Fleet replenishment oilers provide underway replenishment of fuel, fleet cargo and stores for naval ships at sea.

“Military Sealift Command oilers are designed for high-tempo training, logistic services, naval exercises and maritime operations throughout the world,” Lenthall’s Operations Chief Lew Montague said.

Steaming 45,575 nautical miles, Lenthall showcased its fleet oiler capabilities by conducting 144 underway replenishments, delivering nearly 21 million gallons of fuel and 2,194 pallets of cargo to U.S. Navy and allied ships. Allied ships serviced by Lenthall included naval vessels from Spain, Italy, Greece, Bahrain and the United Arab Emirates (U.A. E.).

“The entire Lenthall crew could not have performed any better as the primary duty oiler assigned to aircraft carrier USS Harry S. Truman (CVN 75),” McGoff said. “Although tasked with a challenging and demanding operational schedule, the Lenthall crew rose to the occasion with much pride and esprit de corps to successfully complete all missions on time and often ahead of schedule.”

“Lenthall was crewed by 89 civil service mariners during this deployment,” Montague said. “Each civil service mariner aboard Lenthall is responsible for ensuring the ship’s overall readiness, continued operational success and prevention of mishaps at sea.”

“Civilian [service] mariners have been a vital component of American sea Power since the Revolutionary War,” McGoff said. “Today mariners continue to play a critical role in our nation’s defense, enabling the U.S. Navy to operate around the world. Each Lenthall crew member can take great satisfaction in the role they play in keeping the mariner legacy alive.”
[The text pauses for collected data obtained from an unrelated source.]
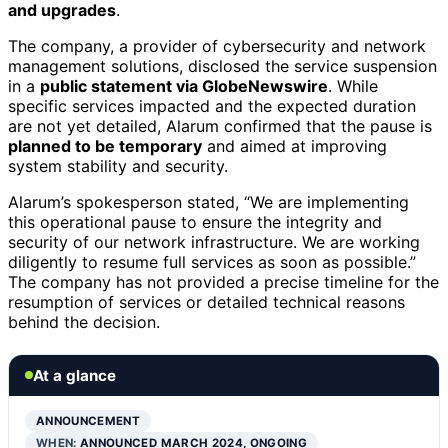
and upgrades
.
The company, a provider of cybersecurity and network
management solutions, disclosed the service suspension
in a
public statement via GlobeNewswire
. While
specific services impacted and the expected duration
are not yet detailed, Alarum confirmed that the pause is
planned to be temporary
and aimed at improving
system stability and security.
Alarum’s spokesperson stated, “We are implementing
this operational pause to ensure the integrity and
security of our network infrastructure. We are working
diligently to resume full services as soon as possible.”
The company has not provided a precise timeline for the
resumption of services or detailed technical reasons
behind the decision.
At a glance
ANNOUNCEMENT
WHEN:
ANNOUNCED MARCH 2024, ONGOING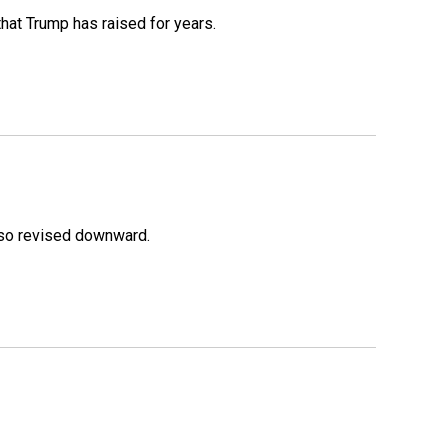
that Trump has raised for years.
lso revised downward.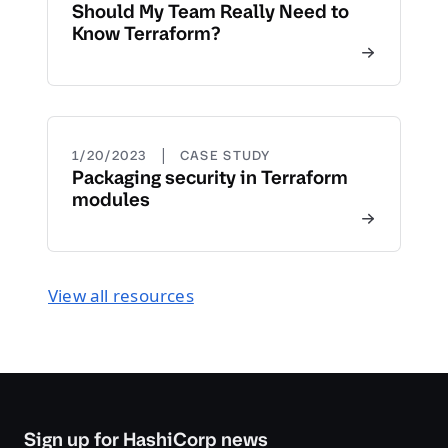
Should My Team Really Need to
Know Terraform?
|
1/20/2023
CASE STUDY
Packaging security in Terraform
modules
View all resources
Sign up for HashiCorp news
While deployed, Lenthall supported Operations Inherent Resolve, Active Endeavor and Vigilant Mariner.

Lenthall made 22 port visits including stops in Augusta Bay, Italy; Souda Bay, Greece; Fujairah, U.A.E.; Abu Dhabi, U.A.E.; Jebel Ali, U.A.E.; and the Kingdom of Bahrain.

“Throughout the eight-month deployment with the Harry S. Truman Strike Group, Lenthall’s crew members displayed exemplary dedication, drive and professionalism while meeting all required operational requirements,” Montague said.

The ship’s namesake, John Lenthall, was an American shipbuilder and naval architect. He was responsible for the construction and repair of United States Navy ships during the Civil War (1861-1865), as well as in the years immediately before and after it. His career spanned the Navy’s transition from sail to steam propulsion and from wooden ships to ironclads, and in retirement he participated in early planning for an eventual steel Navy.